> Stored records:
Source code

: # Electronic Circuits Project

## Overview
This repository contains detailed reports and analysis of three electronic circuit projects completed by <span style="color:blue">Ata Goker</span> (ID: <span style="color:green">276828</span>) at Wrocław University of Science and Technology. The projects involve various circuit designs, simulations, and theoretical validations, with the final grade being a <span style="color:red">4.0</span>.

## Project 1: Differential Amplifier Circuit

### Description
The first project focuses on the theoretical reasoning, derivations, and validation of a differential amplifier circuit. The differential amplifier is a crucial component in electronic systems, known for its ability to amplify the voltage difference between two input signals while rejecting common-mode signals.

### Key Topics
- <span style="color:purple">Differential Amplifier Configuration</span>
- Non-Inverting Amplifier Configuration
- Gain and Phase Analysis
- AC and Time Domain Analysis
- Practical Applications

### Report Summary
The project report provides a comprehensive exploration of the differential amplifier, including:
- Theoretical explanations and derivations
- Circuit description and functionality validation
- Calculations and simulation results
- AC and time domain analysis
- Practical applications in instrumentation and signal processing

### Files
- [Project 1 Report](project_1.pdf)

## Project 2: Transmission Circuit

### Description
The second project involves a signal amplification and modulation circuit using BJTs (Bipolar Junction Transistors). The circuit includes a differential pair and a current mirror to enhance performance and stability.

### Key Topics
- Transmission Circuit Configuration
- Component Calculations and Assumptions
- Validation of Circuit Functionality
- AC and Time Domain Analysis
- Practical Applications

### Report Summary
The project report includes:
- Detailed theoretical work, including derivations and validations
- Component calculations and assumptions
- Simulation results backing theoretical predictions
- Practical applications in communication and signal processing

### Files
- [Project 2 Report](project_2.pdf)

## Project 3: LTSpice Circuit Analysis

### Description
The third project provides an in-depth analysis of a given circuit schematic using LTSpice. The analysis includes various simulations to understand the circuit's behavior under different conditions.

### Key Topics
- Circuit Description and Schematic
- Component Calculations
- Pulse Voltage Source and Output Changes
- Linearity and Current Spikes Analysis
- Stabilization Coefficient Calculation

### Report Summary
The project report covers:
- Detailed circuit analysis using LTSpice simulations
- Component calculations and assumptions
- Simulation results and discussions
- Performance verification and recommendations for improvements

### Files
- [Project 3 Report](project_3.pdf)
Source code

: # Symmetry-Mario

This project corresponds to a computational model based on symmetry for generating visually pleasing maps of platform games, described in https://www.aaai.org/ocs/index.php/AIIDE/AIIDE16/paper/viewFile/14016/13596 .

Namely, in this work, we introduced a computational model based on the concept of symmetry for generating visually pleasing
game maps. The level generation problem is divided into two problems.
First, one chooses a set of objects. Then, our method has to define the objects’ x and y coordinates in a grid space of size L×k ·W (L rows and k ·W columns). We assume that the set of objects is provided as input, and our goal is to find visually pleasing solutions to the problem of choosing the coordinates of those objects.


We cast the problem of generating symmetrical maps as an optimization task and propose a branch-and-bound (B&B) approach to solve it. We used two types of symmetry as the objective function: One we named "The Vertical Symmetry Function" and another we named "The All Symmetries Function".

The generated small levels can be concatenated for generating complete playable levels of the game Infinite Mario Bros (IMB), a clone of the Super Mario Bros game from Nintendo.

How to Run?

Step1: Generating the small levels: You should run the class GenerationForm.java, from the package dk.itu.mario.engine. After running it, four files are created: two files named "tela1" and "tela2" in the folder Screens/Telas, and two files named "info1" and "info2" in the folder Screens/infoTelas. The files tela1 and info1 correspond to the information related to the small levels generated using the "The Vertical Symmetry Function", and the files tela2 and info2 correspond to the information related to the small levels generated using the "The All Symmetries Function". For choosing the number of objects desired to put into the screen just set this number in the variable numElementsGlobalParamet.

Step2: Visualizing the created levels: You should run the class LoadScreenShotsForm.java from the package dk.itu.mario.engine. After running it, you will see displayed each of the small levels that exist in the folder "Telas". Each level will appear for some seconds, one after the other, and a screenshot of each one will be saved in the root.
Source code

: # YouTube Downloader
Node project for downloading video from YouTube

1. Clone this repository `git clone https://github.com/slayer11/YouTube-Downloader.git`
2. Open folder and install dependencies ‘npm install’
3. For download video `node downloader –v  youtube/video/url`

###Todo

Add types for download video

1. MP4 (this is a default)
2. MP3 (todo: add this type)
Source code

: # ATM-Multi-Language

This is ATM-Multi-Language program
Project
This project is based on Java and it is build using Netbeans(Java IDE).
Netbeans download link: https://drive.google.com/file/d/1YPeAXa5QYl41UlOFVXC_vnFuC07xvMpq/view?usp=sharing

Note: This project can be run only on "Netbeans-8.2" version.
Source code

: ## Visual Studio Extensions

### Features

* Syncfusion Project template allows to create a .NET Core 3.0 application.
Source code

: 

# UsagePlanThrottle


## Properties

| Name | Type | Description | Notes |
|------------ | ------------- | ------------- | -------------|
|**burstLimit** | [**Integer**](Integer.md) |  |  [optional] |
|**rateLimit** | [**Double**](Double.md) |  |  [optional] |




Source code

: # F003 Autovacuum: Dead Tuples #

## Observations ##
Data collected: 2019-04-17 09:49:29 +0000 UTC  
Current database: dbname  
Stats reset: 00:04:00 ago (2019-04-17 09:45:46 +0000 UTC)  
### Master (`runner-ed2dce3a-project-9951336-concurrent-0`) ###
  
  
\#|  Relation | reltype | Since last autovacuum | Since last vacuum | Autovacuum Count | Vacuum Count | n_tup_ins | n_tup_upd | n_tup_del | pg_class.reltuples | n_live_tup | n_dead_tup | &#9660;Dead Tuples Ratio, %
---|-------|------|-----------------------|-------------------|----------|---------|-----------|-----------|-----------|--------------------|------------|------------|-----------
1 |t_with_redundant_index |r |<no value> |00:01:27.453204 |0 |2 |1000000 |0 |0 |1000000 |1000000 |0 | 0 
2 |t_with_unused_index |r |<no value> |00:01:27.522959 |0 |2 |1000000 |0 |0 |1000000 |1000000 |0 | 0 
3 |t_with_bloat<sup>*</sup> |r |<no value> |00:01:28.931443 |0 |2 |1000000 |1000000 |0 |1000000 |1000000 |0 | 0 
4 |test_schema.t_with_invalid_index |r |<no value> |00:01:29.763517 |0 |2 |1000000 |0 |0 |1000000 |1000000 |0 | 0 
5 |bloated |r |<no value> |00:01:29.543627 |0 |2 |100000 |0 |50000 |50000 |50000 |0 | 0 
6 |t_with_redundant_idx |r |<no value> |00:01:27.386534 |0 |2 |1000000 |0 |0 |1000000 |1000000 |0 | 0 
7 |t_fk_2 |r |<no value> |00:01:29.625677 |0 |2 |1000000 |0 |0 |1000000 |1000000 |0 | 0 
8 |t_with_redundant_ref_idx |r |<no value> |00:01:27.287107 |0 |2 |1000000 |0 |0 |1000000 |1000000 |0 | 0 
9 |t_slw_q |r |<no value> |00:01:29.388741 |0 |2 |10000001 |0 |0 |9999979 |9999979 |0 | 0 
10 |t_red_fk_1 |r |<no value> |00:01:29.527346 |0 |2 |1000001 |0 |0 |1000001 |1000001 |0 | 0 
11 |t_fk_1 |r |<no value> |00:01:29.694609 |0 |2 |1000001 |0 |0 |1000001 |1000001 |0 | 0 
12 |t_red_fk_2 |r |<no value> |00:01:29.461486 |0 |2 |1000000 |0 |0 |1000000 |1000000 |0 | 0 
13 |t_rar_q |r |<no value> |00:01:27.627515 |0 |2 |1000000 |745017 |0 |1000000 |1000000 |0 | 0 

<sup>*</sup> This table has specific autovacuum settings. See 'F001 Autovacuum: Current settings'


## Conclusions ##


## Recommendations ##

* * *

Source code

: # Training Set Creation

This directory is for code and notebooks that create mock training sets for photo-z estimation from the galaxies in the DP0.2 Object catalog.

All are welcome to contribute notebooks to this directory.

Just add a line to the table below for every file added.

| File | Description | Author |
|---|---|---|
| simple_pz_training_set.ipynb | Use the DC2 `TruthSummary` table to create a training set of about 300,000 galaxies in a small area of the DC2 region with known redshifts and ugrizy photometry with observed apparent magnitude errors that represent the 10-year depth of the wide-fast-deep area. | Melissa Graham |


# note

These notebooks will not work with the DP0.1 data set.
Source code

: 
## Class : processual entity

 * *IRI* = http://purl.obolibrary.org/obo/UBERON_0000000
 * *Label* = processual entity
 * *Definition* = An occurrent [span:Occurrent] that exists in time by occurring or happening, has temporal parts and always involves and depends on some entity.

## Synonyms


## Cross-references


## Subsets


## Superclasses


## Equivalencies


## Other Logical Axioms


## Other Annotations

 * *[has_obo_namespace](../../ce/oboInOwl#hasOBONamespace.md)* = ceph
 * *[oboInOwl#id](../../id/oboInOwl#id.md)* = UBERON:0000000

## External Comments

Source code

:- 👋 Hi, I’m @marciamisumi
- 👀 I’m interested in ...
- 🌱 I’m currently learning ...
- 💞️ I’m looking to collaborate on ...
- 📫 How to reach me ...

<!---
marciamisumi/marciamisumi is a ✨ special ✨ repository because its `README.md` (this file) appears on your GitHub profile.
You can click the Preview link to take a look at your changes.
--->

> INSTRUCTION: If a line in the entries holds the word "provides", count it. Report the total only.

> ANSWER SECTION: 2